Pour secouer ainsi le cocotier, il fallait ce Québécois atypique et ogresque, je dis à dessein « Québécois » et non « Canadien » parce qu’il reconnaît préférer habiter, dans ses rêves, « le pays qui lui reste à faire », quitte à ce que ce soit un Québec indépendant de gauche plutôt qu’un Québec canadien de droite, on voit le genre – tout le contraire d’un idéologue obtus. « La droite, observe Bock-Côté, n’a eu aucun récit véritable à proposer depuis longtemps, sinon celui de la décadence occidentale. » À l’origine, ajoute-t-il, elle est le parti du péché originel. Parce qu’elle a compris que l’homme est imparfait, elle considère que la politique doit d’abord fonctionner sur le principe du moindre mal. Si ça ne fait pas rêver, ça évite au moins de faire des dizaines de millions de morts. Il y a néanmoins « une transcendance politique propre à la droite, une transcendance tragique, celle de la fidélité aux origines, celle de la quête… »
Charles Péguy, sors de ce corps ! Sans spiritualité, il n’y a pas de politique qui vaille, car elle devient le fourrier d’un cynisme à la petite semaine, une passion triste de gouapes. Tel était le message de Péguy, républicain mystique et poète, longtemps socialiste avant de se fâcher avec Jean Jaurès et de mourir pour la France en 1914. Aujourd’hui, nous dit Bock-Côté, la droite ne peut s’imposer qu’à plusieurs conditions. En ne se contentant pas du rôle de comptable en chef de la nation, mais en renouant avec une mythologie partagée et le sens de la filiation, l’homme naissant toujours dans un monde qui le précède et qui lui survivra. En s’inscrivant aussi comme le parti des libertés, pas seulement comme celui de l’identité, et en défendant la démocratie libérale dans son essence même, comme le général de Gaulle : « la souveraineté populaire plus les libertés ».
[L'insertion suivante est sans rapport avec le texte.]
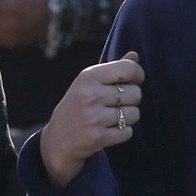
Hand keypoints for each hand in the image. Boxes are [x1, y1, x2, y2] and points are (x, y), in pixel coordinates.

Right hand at [39, 55, 143, 186]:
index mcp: (89, 76)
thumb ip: (112, 69)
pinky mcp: (98, 137)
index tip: (134, 81)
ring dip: (128, 117)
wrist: (58, 140)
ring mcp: (94, 117)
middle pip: (135, 93)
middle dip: (132, 100)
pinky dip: (123, 132)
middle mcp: (91, 95)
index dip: (138, 75)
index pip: (128, 69)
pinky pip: (128, 132)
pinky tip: (109, 130)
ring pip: (134, 114)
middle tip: (118, 104)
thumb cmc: (77, 107)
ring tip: (112, 118)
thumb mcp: (88, 83)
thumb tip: (135, 55)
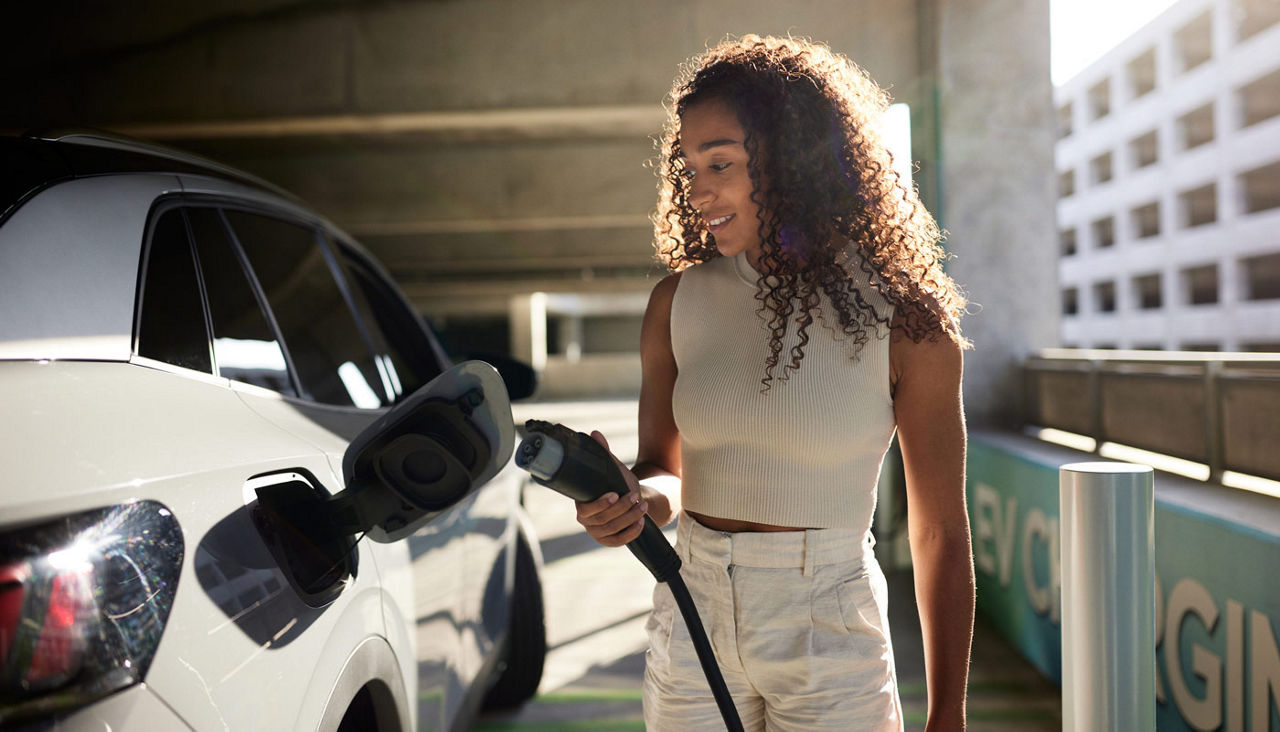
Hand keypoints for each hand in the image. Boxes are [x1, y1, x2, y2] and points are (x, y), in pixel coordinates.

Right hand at [574, 431, 647, 546]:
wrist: (630, 499)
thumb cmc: (617, 483)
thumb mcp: (612, 468)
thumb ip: (603, 453)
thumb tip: (595, 433)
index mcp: (582, 504)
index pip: (586, 509)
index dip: (600, 504)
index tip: (615, 494)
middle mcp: (586, 521)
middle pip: (602, 520)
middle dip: (621, 508)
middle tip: (635, 497)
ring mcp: (598, 533)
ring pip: (613, 529)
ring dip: (629, 518)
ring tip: (642, 507)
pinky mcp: (609, 540)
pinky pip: (619, 541)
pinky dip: (631, 533)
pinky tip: (640, 522)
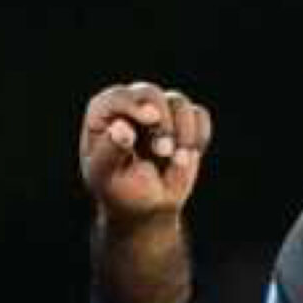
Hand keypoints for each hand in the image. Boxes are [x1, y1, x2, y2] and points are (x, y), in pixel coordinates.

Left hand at [80, 82, 209, 224]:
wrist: (147, 208)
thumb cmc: (120, 191)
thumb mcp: (106, 176)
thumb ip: (110, 151)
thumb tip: (122, 127)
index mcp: (103, 115)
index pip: (117, 97)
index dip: (134, 104)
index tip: (150, 119)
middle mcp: (130, 106)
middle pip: (151, 94)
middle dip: (162, 122)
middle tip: (162, 151)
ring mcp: (159, 112)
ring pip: (179, 103)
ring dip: (183, 132)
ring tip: (177, 160)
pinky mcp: (183, 122)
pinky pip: (199, 116)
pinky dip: (199, 135)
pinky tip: (187, 155)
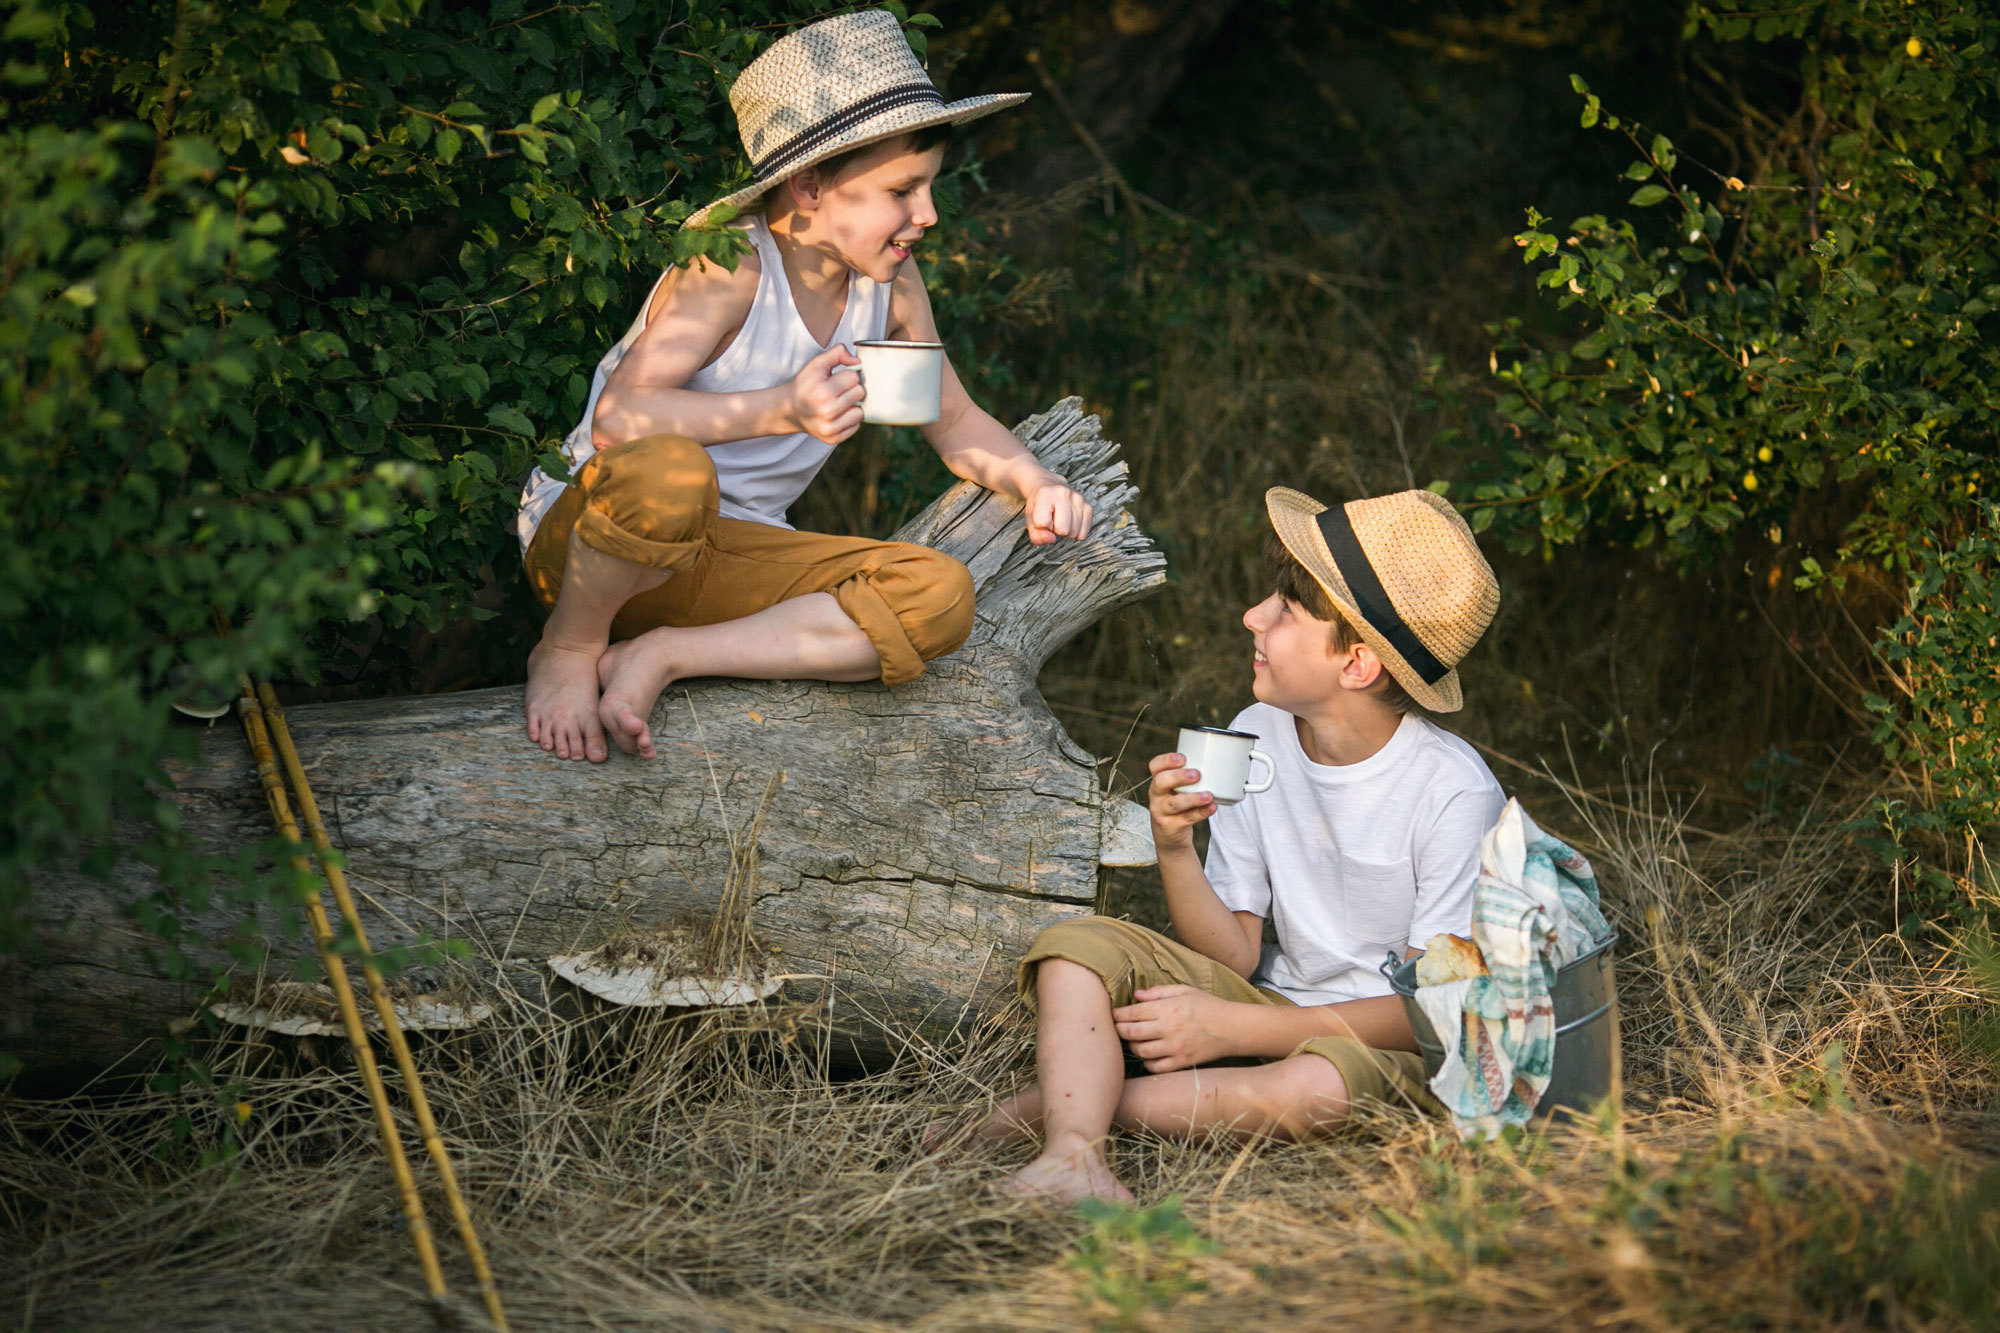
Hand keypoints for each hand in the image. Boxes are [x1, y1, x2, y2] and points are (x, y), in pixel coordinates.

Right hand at [789, 344, 864, 443]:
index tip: (836, 379)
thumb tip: (857, 362)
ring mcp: (829, 428)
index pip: (853, 377)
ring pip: (860, 412)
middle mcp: (826, 412)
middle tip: (837, 391)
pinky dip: (849, 419)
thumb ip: (837, 353)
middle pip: (860, 393)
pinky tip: (837, 415)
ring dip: (852, 406)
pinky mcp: (832, 439)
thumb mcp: (816, 364)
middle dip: (851, 389)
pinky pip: (856, 425)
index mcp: (821, 392)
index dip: (846, 375)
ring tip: (838, 403)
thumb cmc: (806, 385)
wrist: (790, 410)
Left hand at [1023, 477, 1092, 545]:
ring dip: (1066, 532)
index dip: (1041, 527)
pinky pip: (1083, 534)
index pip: (1042, 523)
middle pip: (1062, 530)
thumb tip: (1052, 539)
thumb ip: (1036, 535)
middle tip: (1052, 520)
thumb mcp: (1029, 519)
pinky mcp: (1088, 506)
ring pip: (1073, 533)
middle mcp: (1064, 494)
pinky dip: (1075, 532)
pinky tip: (1070, 522)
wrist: (1049, 487)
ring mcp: (1078, 499)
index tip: (1041, 518)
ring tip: (1061, 520)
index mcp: (1046, 494)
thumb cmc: (1038, 505)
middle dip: (1055, 531)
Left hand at [1113, 985, 1237, 1071]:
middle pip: (1131, 1033)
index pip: (1132, 1013)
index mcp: (1168, 1008)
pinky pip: (1155, 1067)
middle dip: (1118, 1030)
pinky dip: (1147, 1062)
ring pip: (1140, 1051)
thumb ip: (1159, 992)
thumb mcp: (1185, 990)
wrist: (1232, 1028)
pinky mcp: (1181, 1062)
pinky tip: (1149, 1054)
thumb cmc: (1208, 1006)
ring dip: (1132, 1046)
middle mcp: (1169, 1029)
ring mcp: (1175, 1048)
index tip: (1113, 1014)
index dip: (1117, 1014)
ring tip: (1134, 1040)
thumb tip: (1137, 995)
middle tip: (1116, 1028)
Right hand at [1146, 750, 1215, 852]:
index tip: (1183, 758)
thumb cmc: (1178, 806)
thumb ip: (1189, 779)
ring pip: (1174, 803)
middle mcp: (1156, 796)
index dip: (1166, 760)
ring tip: (1208, 795)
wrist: (1170, 837)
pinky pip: (1186, 819)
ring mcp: (1161, 812)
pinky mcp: (1170, 827)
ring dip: (1193, 798)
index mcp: (1158, 782)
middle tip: (1197, 774)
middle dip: (1178, 776)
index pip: (1155, 766)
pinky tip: (1212, 807)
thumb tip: (1219, 763)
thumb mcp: (1176, 791)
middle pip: (1160, 782)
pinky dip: (1201, 813)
La droite ne doit pas avoir peur d’elle-même : « Être à droite, c’est déjà être trop à droite », rigole Bock-Côté dans son essai jouissif. Pour exister, elle doit aussi tourner le dos aux « modernes » qui se prennent pour Dieu et prétendent « rationaliser » le réel, cette bonne blague. Elle doit dans la foulée s’en prendre au progressisme dominant qui prétend nous délivrer de tout en nous ramenant à l’homme indifférencié. Vaste programme quand « l’État se substitue aux parents, aux communautés, aux villages, à tout ce qui fait que l’homme est enraciné dans la vraie vie ». La morale de tout cela, c’est que, au lieu de se borner à réparer un pays abîmé par l’immobilisme étatiste et un endettement exponentiel, la droite ne pourra s’exempter, si elle veut exister, de contribuer à élever le débat en devenant ce qu’elle est.
Bon vent à Bruno Retailleau et consorts !
Le Pessimiste joyeux, de Mathieu Bock-Côté, entretiens avec Laurent Dandrieu (Fayard, 264 p., 21,90 €).